Written task: Copy the data below word for word, from the start through the line that contains "title Route Tables", and stop there.

Task inputs:
____________
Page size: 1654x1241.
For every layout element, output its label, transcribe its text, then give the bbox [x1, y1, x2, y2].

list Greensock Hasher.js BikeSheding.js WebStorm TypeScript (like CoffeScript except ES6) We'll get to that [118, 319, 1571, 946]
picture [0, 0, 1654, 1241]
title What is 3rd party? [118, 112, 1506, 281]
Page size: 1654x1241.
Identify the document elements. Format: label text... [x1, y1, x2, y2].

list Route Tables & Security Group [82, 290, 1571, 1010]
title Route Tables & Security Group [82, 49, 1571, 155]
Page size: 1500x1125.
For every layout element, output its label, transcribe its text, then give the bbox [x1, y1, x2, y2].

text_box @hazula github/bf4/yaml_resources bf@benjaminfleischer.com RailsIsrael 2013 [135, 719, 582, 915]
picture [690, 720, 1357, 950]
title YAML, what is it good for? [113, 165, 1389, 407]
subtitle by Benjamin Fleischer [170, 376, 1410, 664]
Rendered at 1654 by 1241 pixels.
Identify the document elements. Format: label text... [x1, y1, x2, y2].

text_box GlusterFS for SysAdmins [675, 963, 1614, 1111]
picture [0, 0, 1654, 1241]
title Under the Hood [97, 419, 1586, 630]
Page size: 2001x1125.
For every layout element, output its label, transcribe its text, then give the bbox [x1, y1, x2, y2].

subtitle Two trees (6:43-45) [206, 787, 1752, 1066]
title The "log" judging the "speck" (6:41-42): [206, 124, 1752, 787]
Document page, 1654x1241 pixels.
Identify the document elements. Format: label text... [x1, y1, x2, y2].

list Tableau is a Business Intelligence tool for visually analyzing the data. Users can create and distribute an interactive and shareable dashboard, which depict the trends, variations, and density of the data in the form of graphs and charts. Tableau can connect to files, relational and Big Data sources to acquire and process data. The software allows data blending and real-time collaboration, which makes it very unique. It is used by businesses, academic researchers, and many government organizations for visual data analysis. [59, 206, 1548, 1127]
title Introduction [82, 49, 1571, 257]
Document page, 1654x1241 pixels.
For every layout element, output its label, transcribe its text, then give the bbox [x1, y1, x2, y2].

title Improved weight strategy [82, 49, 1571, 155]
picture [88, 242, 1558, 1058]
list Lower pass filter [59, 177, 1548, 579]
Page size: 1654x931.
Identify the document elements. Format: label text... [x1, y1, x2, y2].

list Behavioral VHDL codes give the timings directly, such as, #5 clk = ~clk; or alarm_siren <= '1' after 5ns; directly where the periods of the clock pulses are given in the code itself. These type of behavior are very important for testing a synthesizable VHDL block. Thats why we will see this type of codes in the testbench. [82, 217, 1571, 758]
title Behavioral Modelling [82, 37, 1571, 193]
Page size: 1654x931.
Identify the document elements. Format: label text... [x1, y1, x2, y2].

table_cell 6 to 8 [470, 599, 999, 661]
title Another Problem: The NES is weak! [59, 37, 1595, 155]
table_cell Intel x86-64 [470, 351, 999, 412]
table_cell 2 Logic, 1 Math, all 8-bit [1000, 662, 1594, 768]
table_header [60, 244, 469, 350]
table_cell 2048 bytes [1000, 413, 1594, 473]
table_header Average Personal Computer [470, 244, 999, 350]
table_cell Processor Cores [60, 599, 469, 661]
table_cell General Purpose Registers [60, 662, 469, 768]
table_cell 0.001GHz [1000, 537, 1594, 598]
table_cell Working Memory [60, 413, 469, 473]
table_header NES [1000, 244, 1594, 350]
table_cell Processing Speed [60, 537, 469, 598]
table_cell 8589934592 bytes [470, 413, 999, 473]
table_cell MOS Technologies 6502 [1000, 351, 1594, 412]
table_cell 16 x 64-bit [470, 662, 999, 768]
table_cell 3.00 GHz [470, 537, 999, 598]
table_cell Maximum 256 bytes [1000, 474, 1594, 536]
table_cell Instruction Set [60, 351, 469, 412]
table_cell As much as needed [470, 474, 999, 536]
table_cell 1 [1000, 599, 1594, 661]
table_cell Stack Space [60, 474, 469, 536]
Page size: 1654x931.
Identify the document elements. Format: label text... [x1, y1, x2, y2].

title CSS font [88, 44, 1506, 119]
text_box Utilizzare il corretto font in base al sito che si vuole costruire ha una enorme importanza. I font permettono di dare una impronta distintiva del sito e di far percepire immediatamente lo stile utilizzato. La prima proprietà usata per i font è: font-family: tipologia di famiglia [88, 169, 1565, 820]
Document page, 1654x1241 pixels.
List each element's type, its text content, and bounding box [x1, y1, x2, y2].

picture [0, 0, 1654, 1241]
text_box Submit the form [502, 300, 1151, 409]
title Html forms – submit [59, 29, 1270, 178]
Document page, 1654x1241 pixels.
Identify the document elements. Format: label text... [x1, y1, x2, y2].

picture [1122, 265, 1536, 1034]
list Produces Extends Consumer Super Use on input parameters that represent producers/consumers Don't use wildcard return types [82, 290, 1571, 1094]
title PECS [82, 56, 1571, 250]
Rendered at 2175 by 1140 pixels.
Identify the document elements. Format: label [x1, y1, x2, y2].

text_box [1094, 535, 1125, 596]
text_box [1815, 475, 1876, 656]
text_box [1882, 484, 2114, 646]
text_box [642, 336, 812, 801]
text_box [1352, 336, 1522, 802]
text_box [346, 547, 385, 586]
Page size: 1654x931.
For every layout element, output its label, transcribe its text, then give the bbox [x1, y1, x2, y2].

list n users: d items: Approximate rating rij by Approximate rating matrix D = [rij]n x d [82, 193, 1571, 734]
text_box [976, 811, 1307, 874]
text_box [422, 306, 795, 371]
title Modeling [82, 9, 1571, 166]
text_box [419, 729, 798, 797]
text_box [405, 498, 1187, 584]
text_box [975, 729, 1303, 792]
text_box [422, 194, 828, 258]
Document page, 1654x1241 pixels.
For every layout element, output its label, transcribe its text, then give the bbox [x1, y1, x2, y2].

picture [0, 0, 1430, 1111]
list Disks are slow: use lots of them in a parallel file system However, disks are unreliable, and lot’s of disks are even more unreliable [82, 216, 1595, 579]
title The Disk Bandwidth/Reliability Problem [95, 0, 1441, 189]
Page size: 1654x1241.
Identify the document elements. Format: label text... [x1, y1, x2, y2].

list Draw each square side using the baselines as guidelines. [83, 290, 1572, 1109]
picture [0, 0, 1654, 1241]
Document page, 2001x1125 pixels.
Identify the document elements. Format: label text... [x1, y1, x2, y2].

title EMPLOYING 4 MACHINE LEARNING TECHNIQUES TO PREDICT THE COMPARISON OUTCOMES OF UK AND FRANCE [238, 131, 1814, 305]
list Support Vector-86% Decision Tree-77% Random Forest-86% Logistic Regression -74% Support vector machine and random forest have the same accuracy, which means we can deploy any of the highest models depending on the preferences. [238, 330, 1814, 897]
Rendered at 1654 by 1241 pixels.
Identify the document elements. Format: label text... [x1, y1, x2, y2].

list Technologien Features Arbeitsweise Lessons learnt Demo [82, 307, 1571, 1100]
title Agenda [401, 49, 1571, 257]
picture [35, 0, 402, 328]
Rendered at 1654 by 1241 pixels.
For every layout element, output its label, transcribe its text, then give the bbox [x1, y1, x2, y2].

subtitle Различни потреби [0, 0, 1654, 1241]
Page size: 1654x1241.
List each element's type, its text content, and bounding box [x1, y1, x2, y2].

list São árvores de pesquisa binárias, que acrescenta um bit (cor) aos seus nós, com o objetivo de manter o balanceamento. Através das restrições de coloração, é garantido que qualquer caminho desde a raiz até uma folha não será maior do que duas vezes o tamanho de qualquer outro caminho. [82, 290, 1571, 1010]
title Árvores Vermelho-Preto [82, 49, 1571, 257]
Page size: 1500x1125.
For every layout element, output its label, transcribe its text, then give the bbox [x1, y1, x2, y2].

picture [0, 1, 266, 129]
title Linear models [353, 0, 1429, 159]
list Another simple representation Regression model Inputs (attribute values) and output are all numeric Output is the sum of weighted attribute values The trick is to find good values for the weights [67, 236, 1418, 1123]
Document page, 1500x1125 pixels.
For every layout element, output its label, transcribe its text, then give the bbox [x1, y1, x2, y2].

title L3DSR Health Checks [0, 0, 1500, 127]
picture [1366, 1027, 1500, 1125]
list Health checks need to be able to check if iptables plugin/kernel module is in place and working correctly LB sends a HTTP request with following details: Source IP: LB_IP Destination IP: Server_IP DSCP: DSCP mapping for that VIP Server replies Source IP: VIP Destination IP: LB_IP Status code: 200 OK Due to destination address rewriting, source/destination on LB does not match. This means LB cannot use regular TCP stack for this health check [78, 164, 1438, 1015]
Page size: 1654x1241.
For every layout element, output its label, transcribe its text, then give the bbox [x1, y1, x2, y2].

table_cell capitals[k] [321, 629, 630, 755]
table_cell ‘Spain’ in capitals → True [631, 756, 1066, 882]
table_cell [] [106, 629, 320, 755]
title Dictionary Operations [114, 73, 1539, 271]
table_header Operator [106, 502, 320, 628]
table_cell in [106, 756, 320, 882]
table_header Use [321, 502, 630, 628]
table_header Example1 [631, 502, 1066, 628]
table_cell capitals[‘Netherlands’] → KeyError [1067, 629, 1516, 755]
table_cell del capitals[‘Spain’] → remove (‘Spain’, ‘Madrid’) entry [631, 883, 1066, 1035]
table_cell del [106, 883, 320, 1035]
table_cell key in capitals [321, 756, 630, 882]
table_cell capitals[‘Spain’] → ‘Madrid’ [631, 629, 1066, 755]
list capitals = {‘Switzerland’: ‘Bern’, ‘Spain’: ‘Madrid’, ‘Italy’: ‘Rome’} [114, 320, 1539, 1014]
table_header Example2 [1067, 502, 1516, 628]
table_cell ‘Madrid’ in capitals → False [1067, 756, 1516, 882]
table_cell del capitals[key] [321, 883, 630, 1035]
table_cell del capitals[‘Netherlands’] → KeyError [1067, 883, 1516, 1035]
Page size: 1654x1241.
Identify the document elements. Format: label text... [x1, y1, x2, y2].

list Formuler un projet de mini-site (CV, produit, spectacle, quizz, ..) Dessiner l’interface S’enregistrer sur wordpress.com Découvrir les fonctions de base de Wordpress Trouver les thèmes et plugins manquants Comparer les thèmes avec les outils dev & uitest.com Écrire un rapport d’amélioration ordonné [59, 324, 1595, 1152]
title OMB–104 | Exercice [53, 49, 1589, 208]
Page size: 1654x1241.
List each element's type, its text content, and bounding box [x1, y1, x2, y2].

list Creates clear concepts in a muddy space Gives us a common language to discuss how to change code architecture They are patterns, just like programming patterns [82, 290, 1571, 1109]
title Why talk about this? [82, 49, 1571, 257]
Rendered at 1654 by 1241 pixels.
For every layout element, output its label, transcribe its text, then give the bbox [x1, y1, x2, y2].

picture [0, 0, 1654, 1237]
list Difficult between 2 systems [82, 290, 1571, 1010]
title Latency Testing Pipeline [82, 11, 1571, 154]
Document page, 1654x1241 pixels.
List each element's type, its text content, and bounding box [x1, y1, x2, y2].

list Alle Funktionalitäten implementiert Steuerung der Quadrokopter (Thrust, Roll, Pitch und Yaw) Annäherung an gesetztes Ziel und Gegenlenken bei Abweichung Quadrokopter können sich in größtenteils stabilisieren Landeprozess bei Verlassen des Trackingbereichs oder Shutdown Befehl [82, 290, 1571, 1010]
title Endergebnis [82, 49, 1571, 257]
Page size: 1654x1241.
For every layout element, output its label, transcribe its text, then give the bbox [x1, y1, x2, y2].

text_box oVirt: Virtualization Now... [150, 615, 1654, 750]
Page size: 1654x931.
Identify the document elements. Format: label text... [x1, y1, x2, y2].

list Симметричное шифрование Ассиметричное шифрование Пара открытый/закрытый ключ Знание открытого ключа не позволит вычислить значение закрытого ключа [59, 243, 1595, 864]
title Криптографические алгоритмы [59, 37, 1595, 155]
____________
Solution to this problem:
Page size: 1654x1241.
For every layout element, output its label, transcribe its text, then give the bbox [x1, y1, x2, y2].

list Greensock Hasher.js BikeSheding.js WebStorm TypeScript (like CoffeScript except ES6) We'll get to that [118, 319, 1571, 946]
picture [0, 0, 1654, 1241]
title What is 3rd party? [118, 112, 1506, 281]
Page size: 1654x1241.
Identify the document elements. Format: label text... [x1, y1, x2, y2].

list Route Tables & Security Group [82, 290, 1571, 1010]
title Route Tables & Security Group [82, 49, 1571, 155]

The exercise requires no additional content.